The last Doolittle Raider has died at 103
"We're going to miss Col. Cole and we offer our eternal thanks and our condolences to his family. The legacy of the Doolittle Raiders will live forever in the hearts and minds of airmen long after we've all departed."
The last airmen who took part in the daring Doolittle Raid during World War II has died.
Retired Air Force Lt. Col. Dick Cole, who served as Army Lt. Col. James Doolittle's co-pilot during the raid, passed away on Tuesday at 103 years old. His death was first reported by Air Force Magazine's John Tirpak.
Air Force Chief of Staff Gen. David Goldfein paid tribute to Cole on Tuesday at the 35th Space Symposium in Colorado Springs, Colorado. Goldfein told audience members he had just visited Cole on Monday night in Texas.
“I told him our Air Force was thinking about him and his family because we're so proud to carry the torch that he and his fellow Raiders handed us,” Goldfein said. “He couldn't speak, but he grasped my hand firmly and he nodded his approval.”
“Sadly, just before taking the stage, I took a call from his son Rich, who shared that there's another hole in our formation, and our last surviving Doolittle Raider has slipped the surly bonds of earth and he is now reunited with his fellow Raiders,” Goldfein continued. “What a reunion they must be having.”
Ret. Lt. Col. Dick Cole, Doolittle Raider co-pilot crew 1, signals the start of engine 2 on a B-25 named “Special Delivery” on April 20, 2013
(U.S. Air Force/Senior Airman Carlin Leslie)
Cole was one of the few men of whom it can be honestly said changed history. The attack by 16 B-25 Mitchell bombers on April 18, 1942 set into motion a series of events that culminated in the Battle of Midway less than two months later, which decided the Pacific war in the United States' favor.
The raid was as dangerous as it was bold. The plan called for the bombers to take off from the aircraft carrier USS Hornet — a feat that had never been done before.

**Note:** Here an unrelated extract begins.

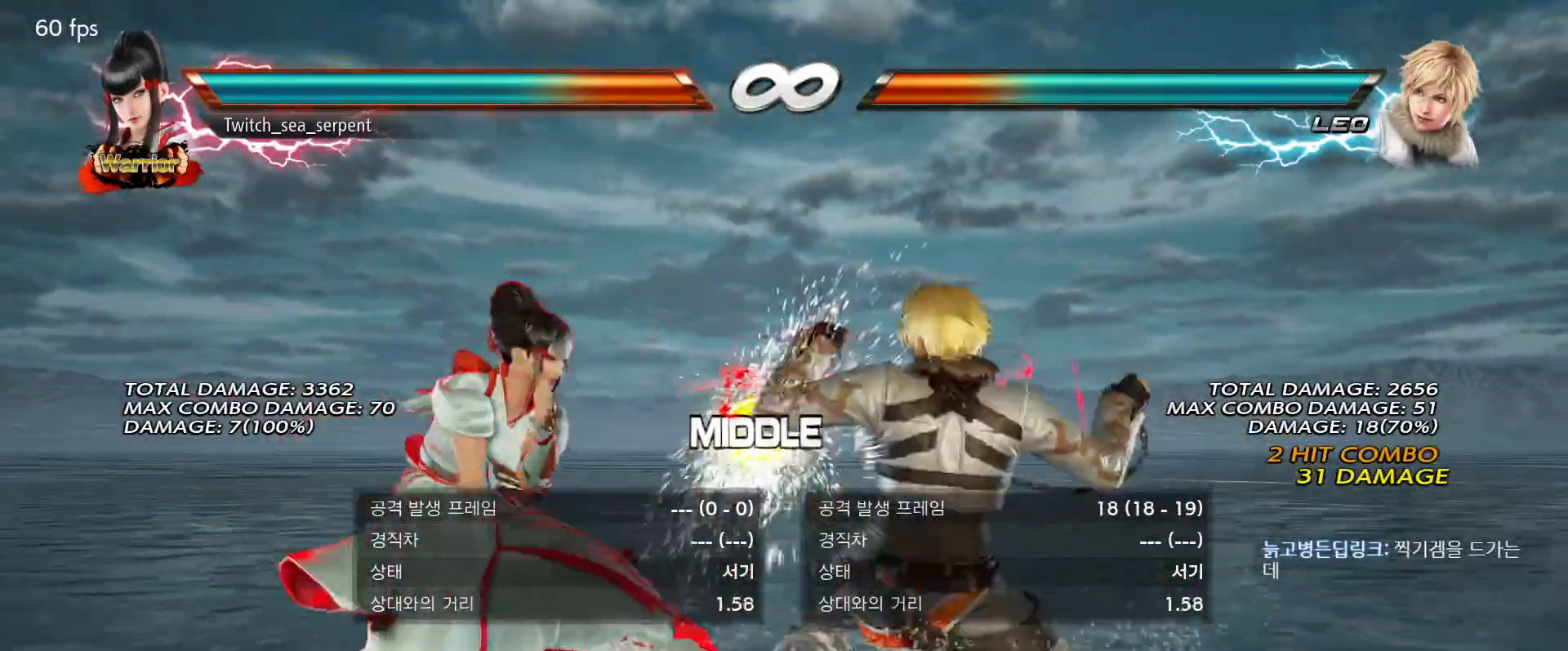
{"buttons": [], "events": []}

With no chance of returning to the carrier, the planes were supposed to land in China, but the crews' chances of making it to safety dropped precipitously when the Hornet was spotted by a Japanese ship and Doolittle launched the bombers 200 miles further from Japan than planned.

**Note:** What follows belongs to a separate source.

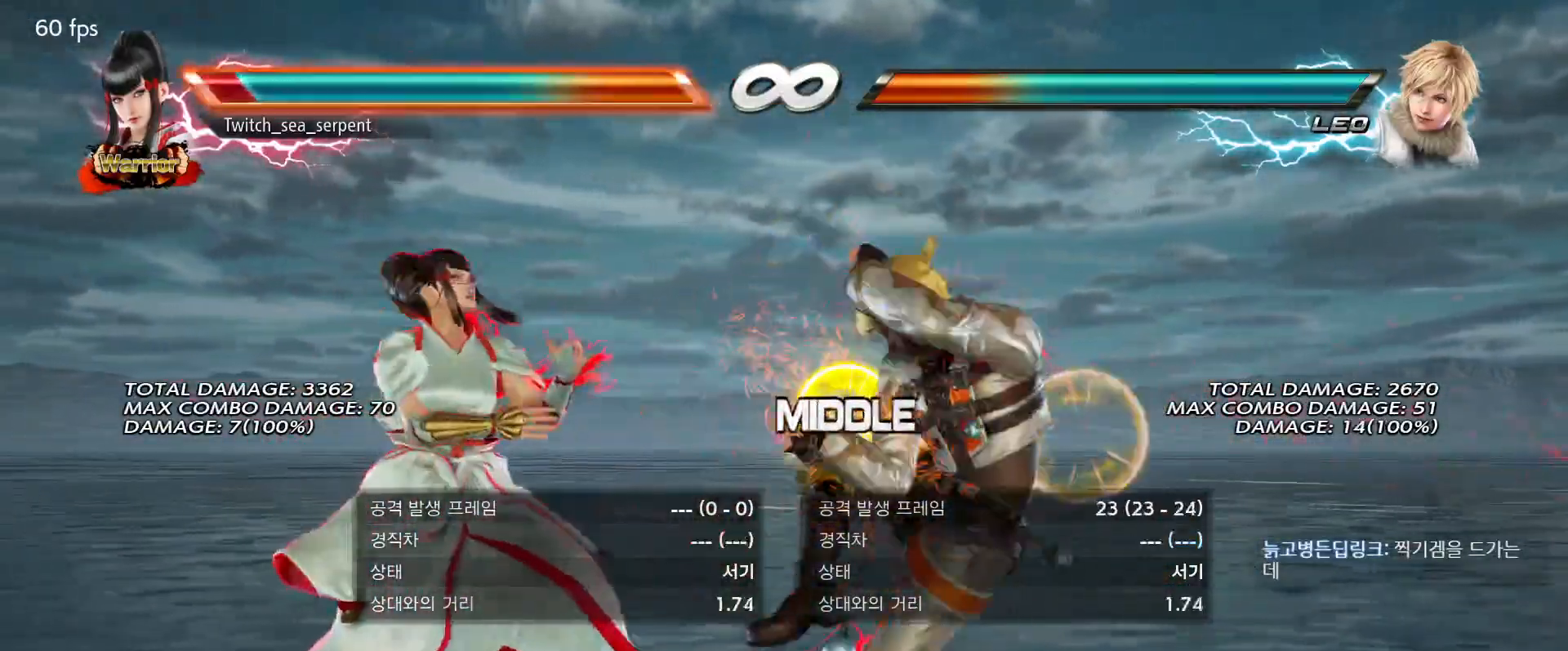
{"buttons": [], "events": []}
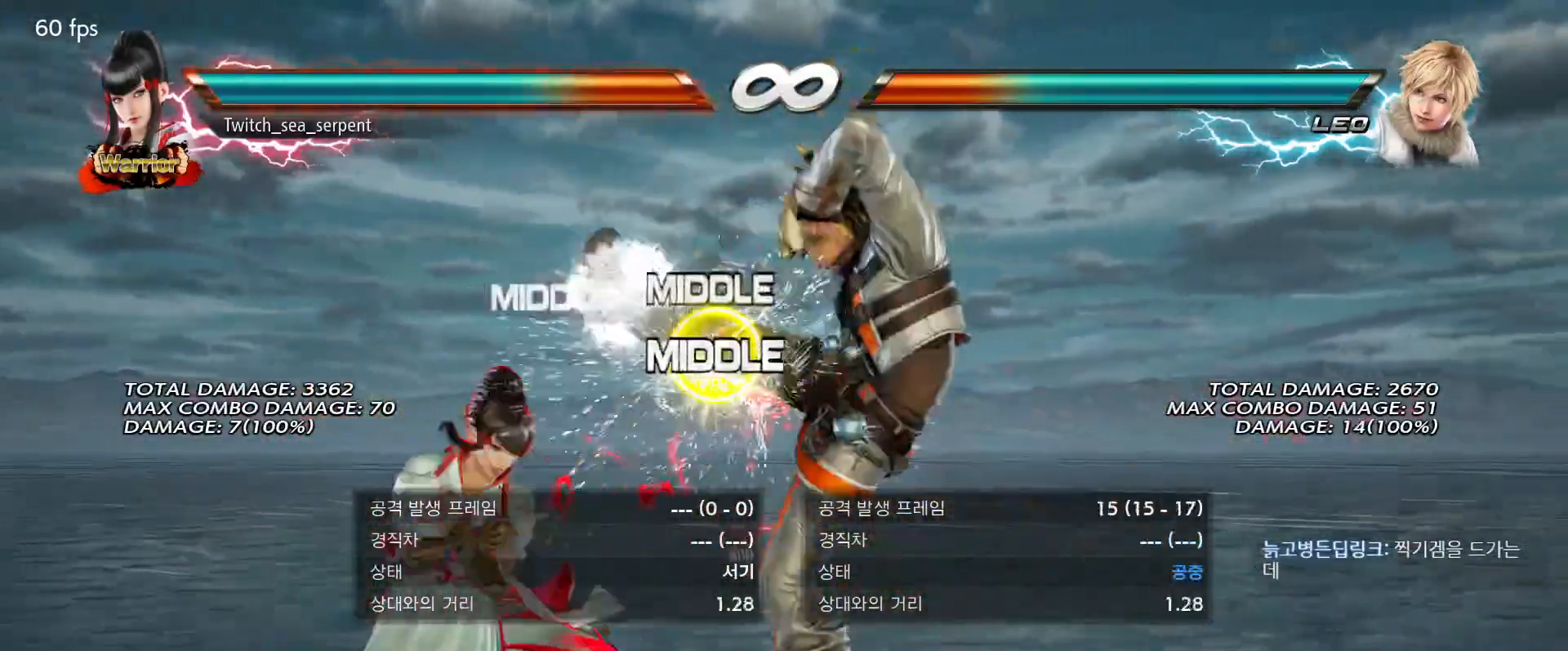
{"buttons": ["SQUARE"], "events": [[383, "SQUARE", "down"], [433, "SQUARE", "up"], [500, "SQUARE", "down"]]}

Both Cole and Doolittle were in the lead bomber, so they had the least amount of the deck to get airborne. Yet all 16 bombers took off successfully and struck their targets in Tokyo, Yokohama, Yokosuka, Nagoya, and Kobe.
Seventy-five years later, Goldfein asked Cole two years ago what it felt like trying to make it to the Chinese coastline while low on fuel without any navigational references.
“He offered: 'Well, general, it sure would have been nice to have had GPS back then,'” Goldfein recounted on Tuesday. “You know, we're going to miss Col. Cole and we offer our eternal thanks and our condolences to his family. The legacy of the Doolittle Raiders will live forever in the hearts and minds of airmen long after we've all departed.”